Exercise details
From the first line to the last, print the records exactly, leaving out the pictures.

Records

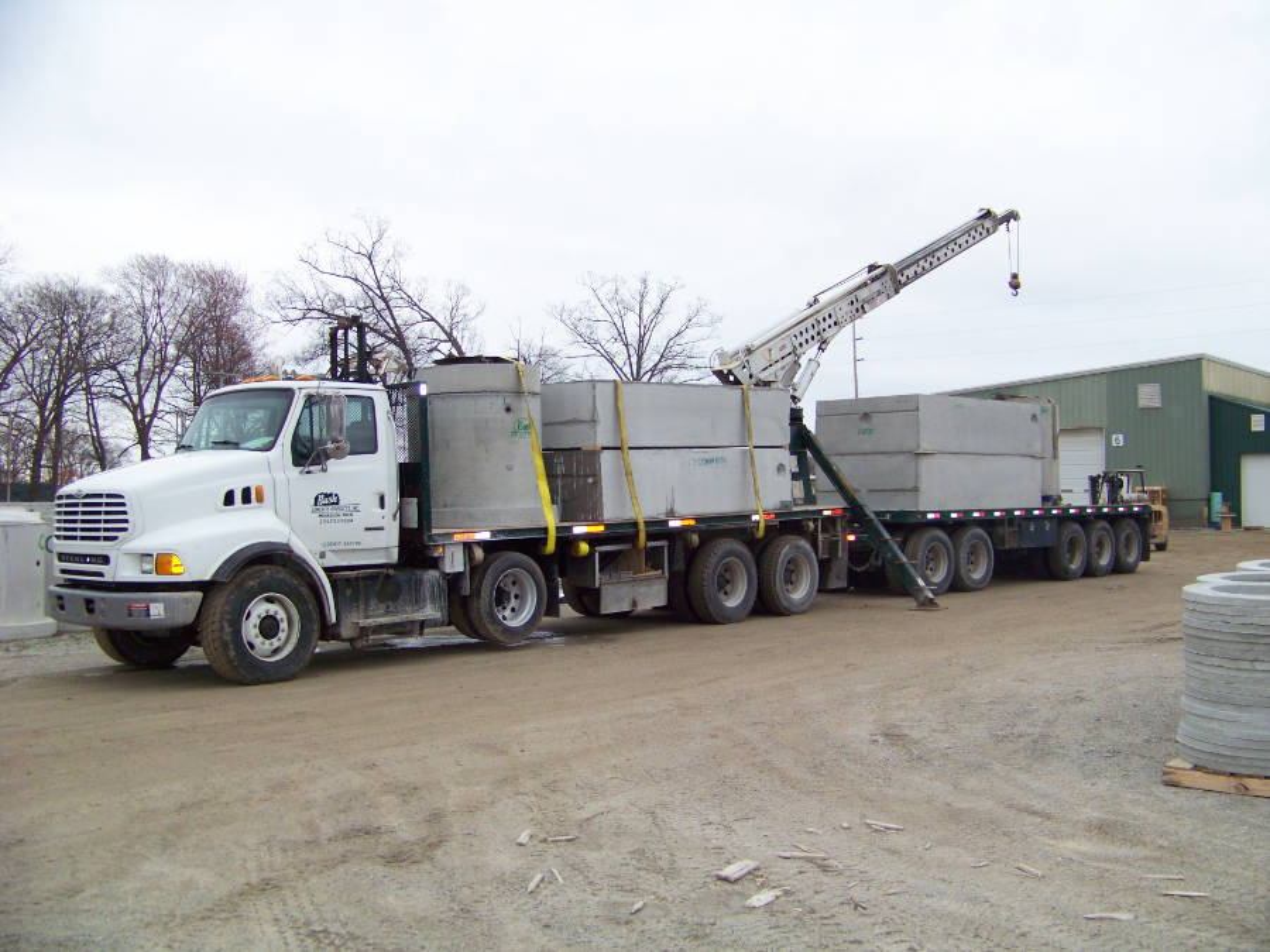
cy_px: 476
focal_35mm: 36
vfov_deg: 39.7
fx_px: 1321
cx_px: 635
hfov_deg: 51.4
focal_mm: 5.8
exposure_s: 1/125
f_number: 2.8
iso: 64
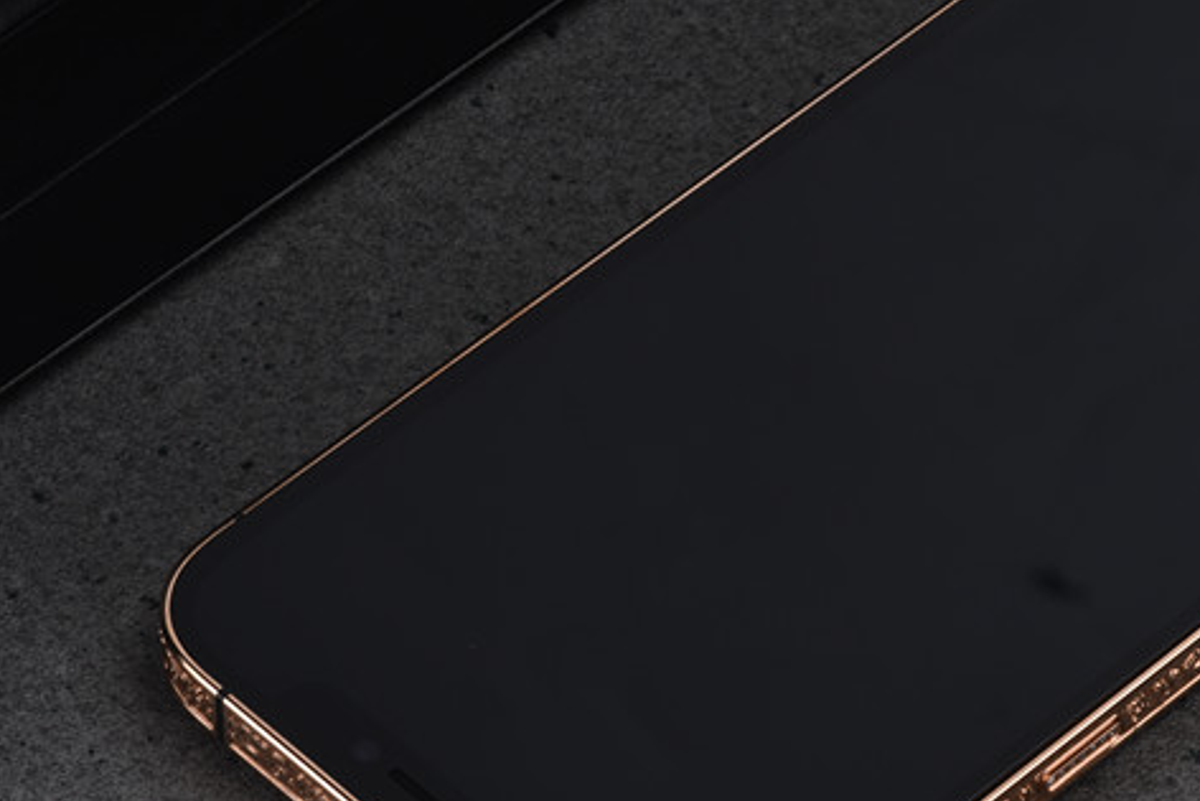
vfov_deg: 6.0
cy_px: 378
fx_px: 7602
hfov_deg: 9.0
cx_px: 974
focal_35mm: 228
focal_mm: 105
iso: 125
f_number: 32
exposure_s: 1/125
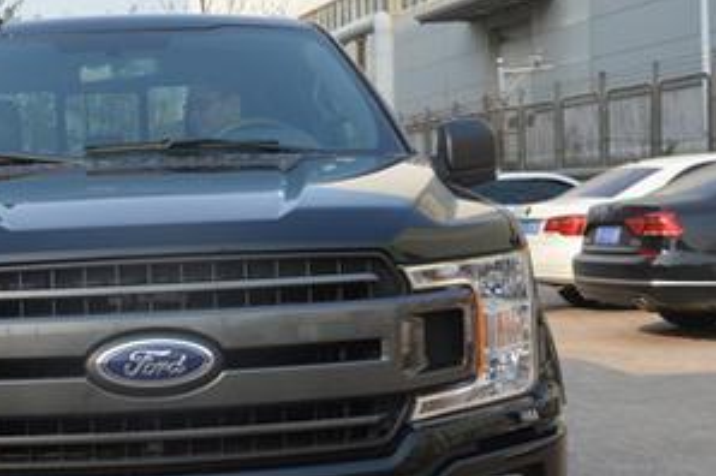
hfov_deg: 27.5
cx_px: 132
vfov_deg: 18.8
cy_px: 319
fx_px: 1430
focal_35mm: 72
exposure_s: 1/125
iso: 100
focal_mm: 26
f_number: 5.6
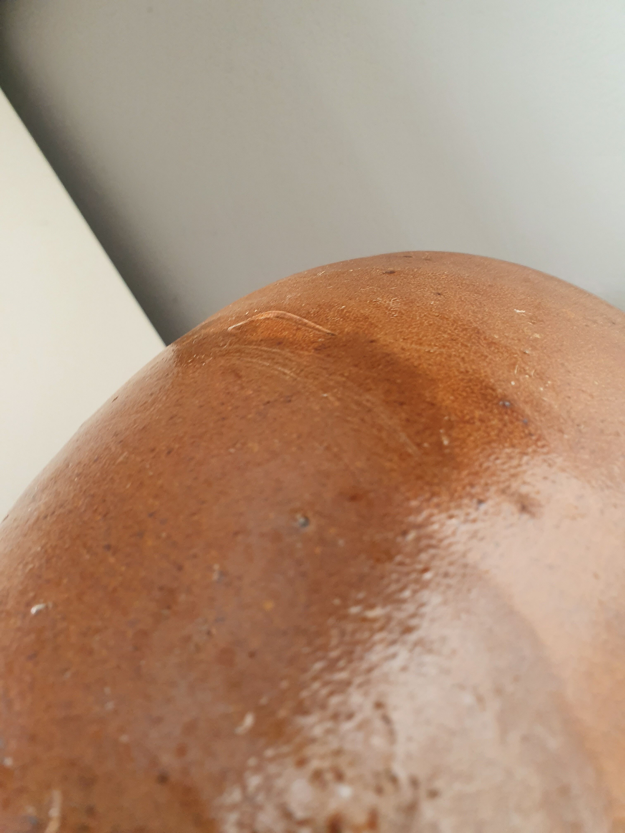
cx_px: 312
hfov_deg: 53.1
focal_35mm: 26
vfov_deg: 67.3
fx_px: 626
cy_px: 416
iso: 125
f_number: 2.4
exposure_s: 1/100
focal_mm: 4.32
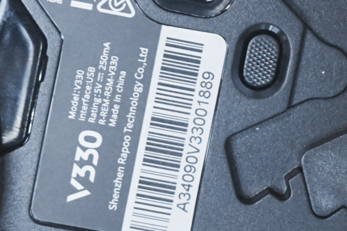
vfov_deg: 9.7
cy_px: 6
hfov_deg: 14.6
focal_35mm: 141
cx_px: 204
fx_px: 1358
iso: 1250
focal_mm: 24
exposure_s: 1/60
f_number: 4.5
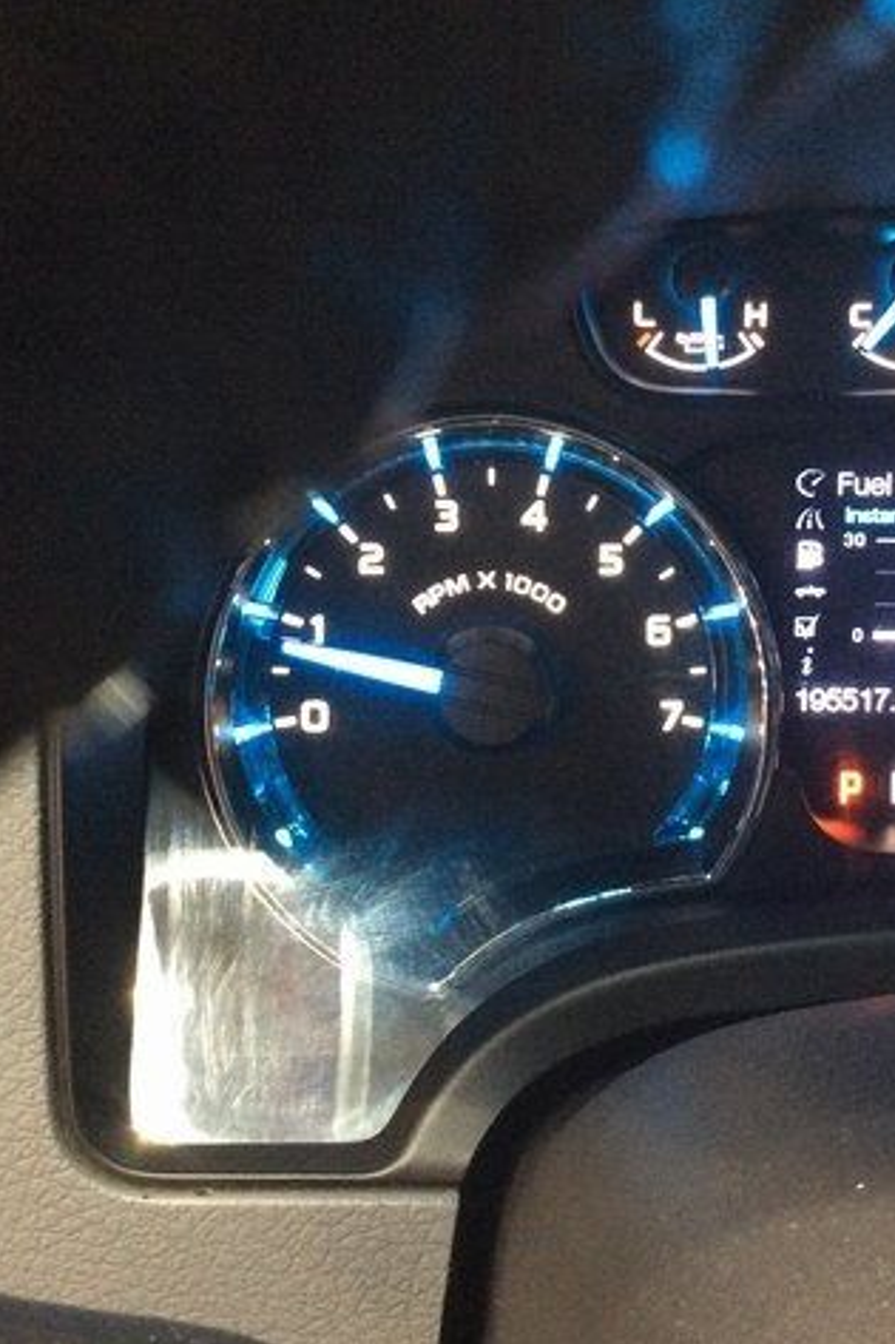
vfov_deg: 43.6
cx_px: 511
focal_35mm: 45
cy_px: 671
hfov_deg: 29.8
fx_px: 1679
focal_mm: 3.3
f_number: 2.4
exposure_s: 1/15
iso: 250
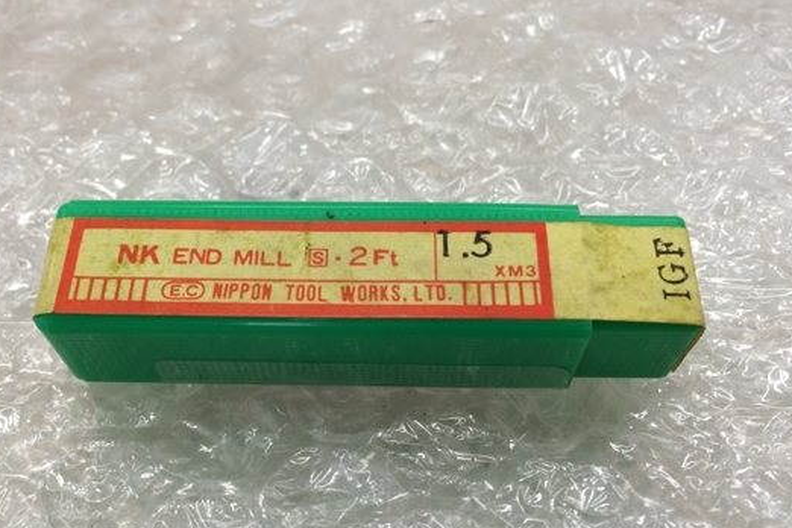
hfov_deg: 51.8
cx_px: 346
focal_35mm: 37
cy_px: 278
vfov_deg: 35.9
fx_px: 814
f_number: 2.2
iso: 40
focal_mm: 4.15
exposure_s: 1/30
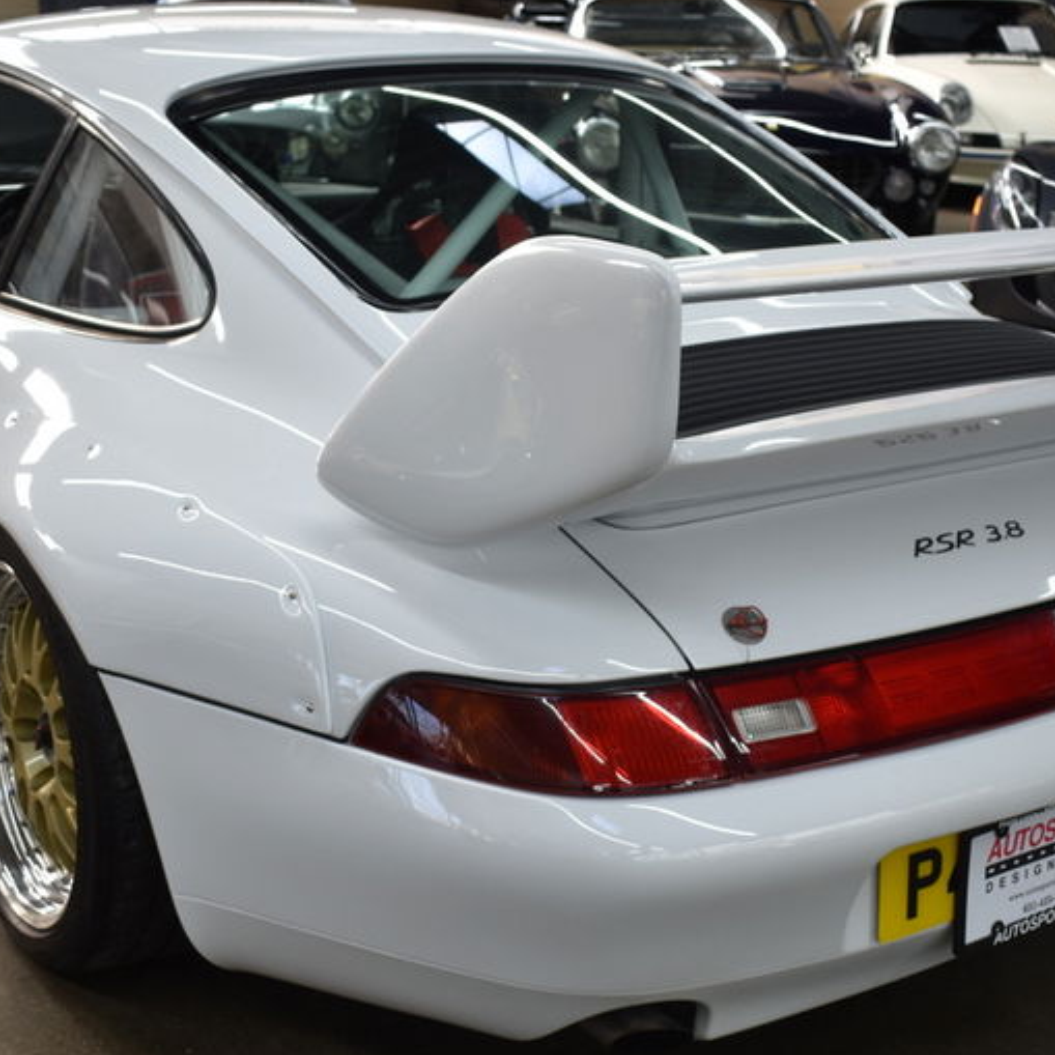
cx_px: 497
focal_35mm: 54
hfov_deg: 31.7
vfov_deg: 31.7
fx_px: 1857
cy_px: 558
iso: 110
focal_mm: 21
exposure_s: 1/30
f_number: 3.8
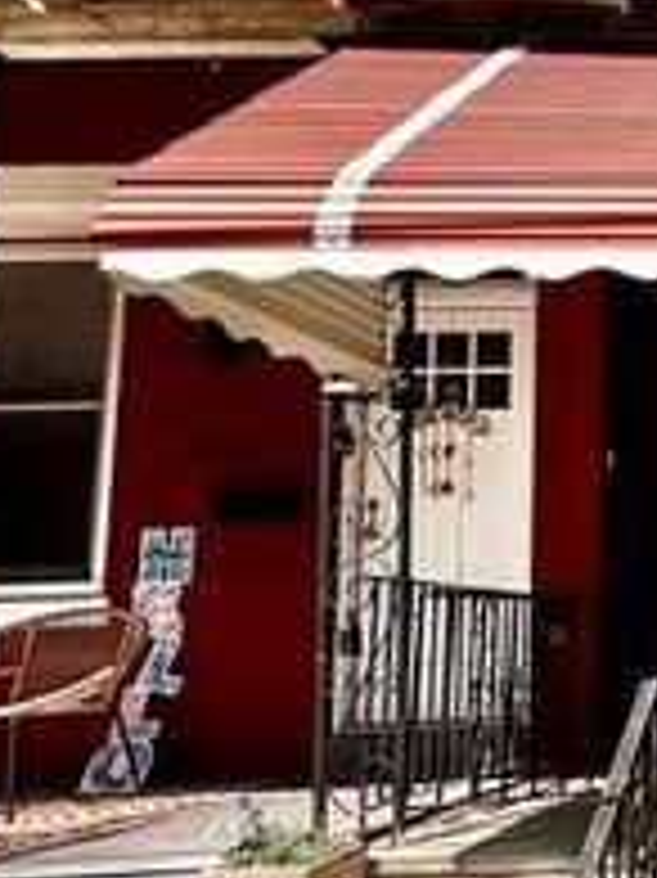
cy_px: 475
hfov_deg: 22.7
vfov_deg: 39.7
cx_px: 1062
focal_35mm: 48
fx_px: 1216
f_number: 2.2
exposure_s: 1/1453
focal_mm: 2.22
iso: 40
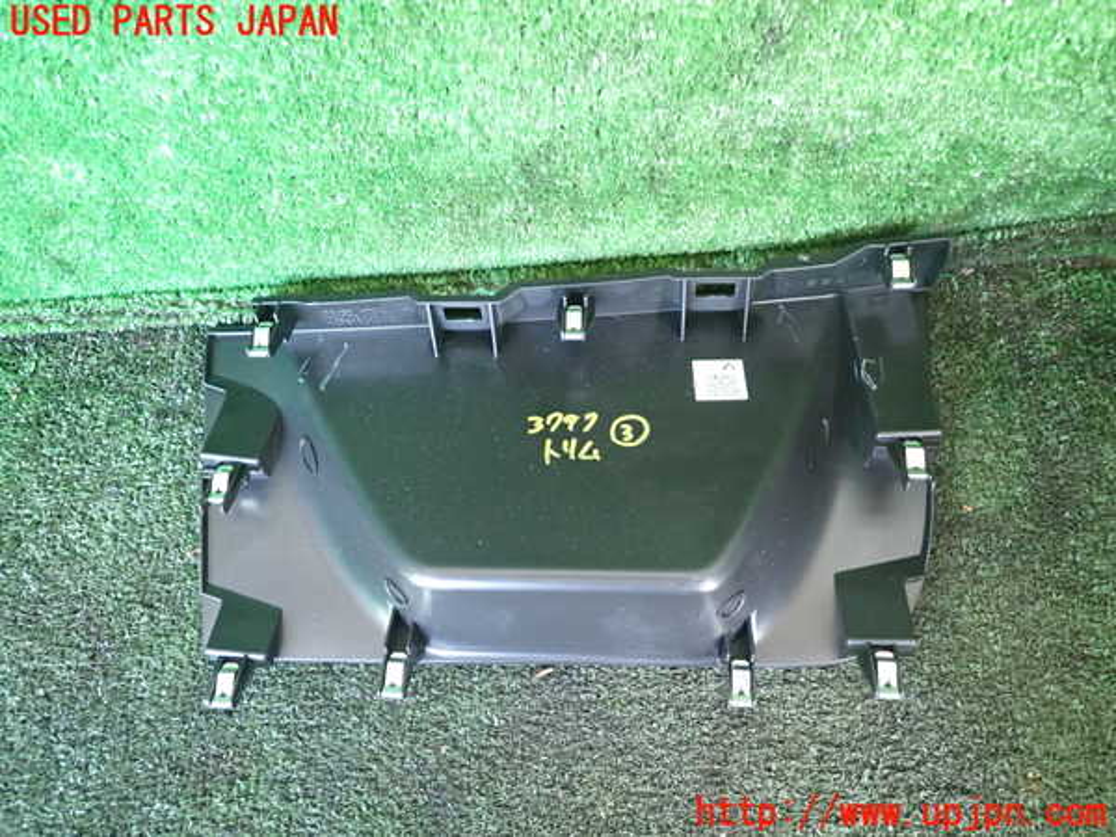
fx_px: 806
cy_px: 418
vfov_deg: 54.9
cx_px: 558
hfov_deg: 69.4
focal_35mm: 25
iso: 400
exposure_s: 1/30
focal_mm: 4.5
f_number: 2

Result for this task
cy_px: 476
focal_35mm: 36
vfov_deg: 39.7
fx_px: 1321
cx_px: 635
hfov_deg: 51.4
focal_mm: 5.8
exposure_s: 1/125
f_number: 2.8
iso: 64
vfov_deg: 6.0
cy_px: 378
fx_px: 7602
hfov_deg: 9.0
cx_px: 974
focal_35mm: 228
focal_mm: 105
iso: 125
f_number: 32
exposure_s: 1/125
hfov_deg: 27.5
cx_px: 132
vfov_deg: 18.8
cy_px: 319
fx_px: 1430
focal_35mm: 72
exposure_s: 1/125
iso: 100
focal_mm: 26
f_number: 5.6
cx_px: 312
hfov_deg: 53.1
focal_35mm: 26
vfov_deg: 67.3
fx_px: 626
cy_px: 416
iso: 125
f_number: 2.4
exposure_s: 1/100
focal_mm: 4.32
vfov_deg: 9.7
cy_px: 6
hfov_deg: 14.6
focal_35mm: 141
cx_px: 204
fx_px: 1358
iso: 1250
focal_mm: 24
exposure_s: 1/60
f_number: 4.5
vfov_deg: 43.6
cx_px: 511
focal_35mm: 45
cy_px: 671
hfov_deg: 29.8
fx_px: 1679
focal_mm: 3.3
f_number: 2.4
exposure_s: 1/15
iso: 250
hfov_deg: 51.8
cx_px: 346
focal_35mm: 37
cy_px: 278
vfov_deg: 35.9
fx_px: 814
f_number: 2.2
iso: 40
focal_mm: 4.15
exposure_s: 1/30
cx_px: 497
focal_35mm: 54
hfov_deg: 31.7
vfov_deg: 31.7
fx_px: 1857
cy_px: 558
iso: 110
focal_mm: 21
exposure_s: 1/30
f_number: 3.8
cy_px: 475
hfov_deg: 22.7
vfov_deg: 39.7
cx_px: 1062
focal_35mm: 48
fx_px: 1216
f_number: 2.2
exposure_s: 1/1453
focal_mm: 2.22
iso: 40
fx_px: 806
cy_px: 418
vfov_deg: 54.9
cx_px: 558
hfov_deg: 69.4
focal_35mm: 25
iso: 400
exposure_s: 1/30
focal_mm: 4.5
f_number: 2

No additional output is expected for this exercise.